Voilà pourquoi tout y languit. Sitôt que l’acteur chante, la scène se repose (je dis s’il chante pour chanter), et partout où la scène repose l’intérêt est anéanti. Mais, direz-vous, si faut-il bien qu’il chante, puisqu’il n’a pas d’autre idiome ! – Oui ; mais tâchez que je l’oublie. L’art du compositeur serait d’y parvenir. Qu’il chante le sujet comme on le versifie, uniquement pour le parer ; que j’y trouve un charme de plus, non un sujet de distraction.
« Moi, qui toujours ai chéri la musique, sans inconstance et même sans infidélité, souvent aux pièces qui m’attachent le plus, je me surprends à pousser de l’épaule, à dire tout bas avec humeur : Va donc, musique ! Pourquoi tant répéter ? N’es-tu pas assez lente ? Au lieu de narrer-vivement, tu rabâches au lieu de peindre la passion, tu t’accroches oiseusement aux mots ! »

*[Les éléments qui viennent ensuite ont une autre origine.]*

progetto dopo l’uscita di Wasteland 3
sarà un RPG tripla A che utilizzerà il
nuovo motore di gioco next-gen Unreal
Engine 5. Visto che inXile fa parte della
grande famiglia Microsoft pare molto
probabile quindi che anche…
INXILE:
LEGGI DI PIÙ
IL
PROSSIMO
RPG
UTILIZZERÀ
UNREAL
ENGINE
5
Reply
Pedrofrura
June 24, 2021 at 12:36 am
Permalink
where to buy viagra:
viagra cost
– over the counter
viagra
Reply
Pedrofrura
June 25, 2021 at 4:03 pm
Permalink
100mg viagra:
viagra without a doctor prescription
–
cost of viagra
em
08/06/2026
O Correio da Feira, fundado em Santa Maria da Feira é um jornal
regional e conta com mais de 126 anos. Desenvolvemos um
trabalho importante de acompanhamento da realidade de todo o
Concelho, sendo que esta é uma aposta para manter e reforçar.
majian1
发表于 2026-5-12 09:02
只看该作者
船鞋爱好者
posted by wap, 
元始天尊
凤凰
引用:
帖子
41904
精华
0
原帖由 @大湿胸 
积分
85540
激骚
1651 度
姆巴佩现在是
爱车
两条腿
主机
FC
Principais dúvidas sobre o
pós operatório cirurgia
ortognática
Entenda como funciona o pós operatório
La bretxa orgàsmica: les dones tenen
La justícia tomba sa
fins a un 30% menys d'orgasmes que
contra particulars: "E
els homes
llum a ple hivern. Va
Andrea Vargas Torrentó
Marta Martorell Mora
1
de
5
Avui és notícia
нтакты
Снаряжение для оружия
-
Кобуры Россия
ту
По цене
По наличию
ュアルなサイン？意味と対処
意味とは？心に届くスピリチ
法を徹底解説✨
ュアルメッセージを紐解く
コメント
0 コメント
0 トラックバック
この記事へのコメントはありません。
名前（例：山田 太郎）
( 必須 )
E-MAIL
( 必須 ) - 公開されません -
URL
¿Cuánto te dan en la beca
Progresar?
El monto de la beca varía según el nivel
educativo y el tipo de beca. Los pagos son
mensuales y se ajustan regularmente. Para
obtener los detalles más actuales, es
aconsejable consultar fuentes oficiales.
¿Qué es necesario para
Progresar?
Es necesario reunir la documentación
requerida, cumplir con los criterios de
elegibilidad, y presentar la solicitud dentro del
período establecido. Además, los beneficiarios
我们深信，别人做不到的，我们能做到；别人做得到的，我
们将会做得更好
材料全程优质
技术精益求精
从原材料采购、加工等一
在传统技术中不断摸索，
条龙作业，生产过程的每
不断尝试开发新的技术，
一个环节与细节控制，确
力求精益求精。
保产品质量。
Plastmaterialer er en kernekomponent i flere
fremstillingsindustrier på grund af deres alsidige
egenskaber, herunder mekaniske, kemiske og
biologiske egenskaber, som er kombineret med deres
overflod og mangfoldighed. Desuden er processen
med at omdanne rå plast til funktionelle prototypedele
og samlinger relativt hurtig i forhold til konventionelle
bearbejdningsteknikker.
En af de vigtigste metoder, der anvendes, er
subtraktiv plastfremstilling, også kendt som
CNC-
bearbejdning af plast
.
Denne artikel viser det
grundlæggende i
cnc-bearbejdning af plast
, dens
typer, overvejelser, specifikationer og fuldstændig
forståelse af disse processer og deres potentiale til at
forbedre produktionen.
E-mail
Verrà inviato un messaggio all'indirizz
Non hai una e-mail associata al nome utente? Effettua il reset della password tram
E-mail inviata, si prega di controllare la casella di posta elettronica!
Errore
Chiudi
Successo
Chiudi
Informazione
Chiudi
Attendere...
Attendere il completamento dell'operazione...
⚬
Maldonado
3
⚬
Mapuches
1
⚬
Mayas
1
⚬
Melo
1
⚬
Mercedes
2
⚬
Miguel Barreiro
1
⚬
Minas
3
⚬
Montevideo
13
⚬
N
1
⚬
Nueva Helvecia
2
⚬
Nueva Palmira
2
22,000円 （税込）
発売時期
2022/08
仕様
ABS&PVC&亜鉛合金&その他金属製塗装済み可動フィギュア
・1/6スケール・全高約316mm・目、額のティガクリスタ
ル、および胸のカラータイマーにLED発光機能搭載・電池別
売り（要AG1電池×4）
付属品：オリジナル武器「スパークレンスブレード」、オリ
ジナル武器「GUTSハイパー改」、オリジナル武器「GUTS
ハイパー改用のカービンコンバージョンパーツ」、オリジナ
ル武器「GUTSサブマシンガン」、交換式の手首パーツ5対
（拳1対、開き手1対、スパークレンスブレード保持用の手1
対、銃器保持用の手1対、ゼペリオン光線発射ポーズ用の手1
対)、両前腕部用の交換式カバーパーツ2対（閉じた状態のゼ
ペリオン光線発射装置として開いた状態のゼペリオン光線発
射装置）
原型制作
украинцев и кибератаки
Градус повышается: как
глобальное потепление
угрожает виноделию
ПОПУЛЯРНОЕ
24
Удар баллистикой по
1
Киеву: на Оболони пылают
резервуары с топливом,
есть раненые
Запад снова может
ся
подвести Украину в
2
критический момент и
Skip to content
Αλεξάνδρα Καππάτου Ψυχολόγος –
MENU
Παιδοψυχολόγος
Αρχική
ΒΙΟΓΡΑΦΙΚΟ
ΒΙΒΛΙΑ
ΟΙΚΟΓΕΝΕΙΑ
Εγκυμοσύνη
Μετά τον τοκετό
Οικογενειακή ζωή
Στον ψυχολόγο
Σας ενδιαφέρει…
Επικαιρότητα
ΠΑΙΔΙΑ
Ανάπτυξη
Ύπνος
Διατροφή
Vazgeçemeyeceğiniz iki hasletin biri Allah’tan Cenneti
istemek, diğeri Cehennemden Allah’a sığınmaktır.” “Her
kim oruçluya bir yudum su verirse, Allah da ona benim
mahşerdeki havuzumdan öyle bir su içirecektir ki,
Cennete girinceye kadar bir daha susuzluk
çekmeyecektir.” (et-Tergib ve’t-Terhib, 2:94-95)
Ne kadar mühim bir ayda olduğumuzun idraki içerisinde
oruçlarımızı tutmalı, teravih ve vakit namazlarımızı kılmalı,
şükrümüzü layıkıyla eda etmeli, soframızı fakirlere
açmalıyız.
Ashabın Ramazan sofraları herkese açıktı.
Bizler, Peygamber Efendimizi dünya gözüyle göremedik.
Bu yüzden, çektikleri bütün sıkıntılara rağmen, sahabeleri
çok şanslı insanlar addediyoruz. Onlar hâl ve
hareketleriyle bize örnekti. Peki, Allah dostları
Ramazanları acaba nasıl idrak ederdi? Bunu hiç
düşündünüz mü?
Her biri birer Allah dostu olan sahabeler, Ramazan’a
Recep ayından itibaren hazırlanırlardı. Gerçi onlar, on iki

Qu’arrive-t-il de tout cela ? Pendant qu’avare de paroles, le poète s’évertue à serrer son style, à bien concentrer sa pensée ; si le musicien, au rebours, délaye, allonge, les syllabes, et les noie dans des fredons, leur ôte la force ou le sens ; l’un tire à droite, l’autre à gauche ; on ne sait plus auquel entendre : le triste bâillement me saisit, l’ennui me chasse de la salle.
Que demandons-nous au théâtre ? Qu’il nous procure du plaisir. La réunion de tous les arts charmants devrait certes nous en offrir un des plus vifs à l’Opéra. N’est-ce pas de leur union même que ce spectacle a pris son nom ? Leur déplacement, leur abus en a fait un séjour d’ennui.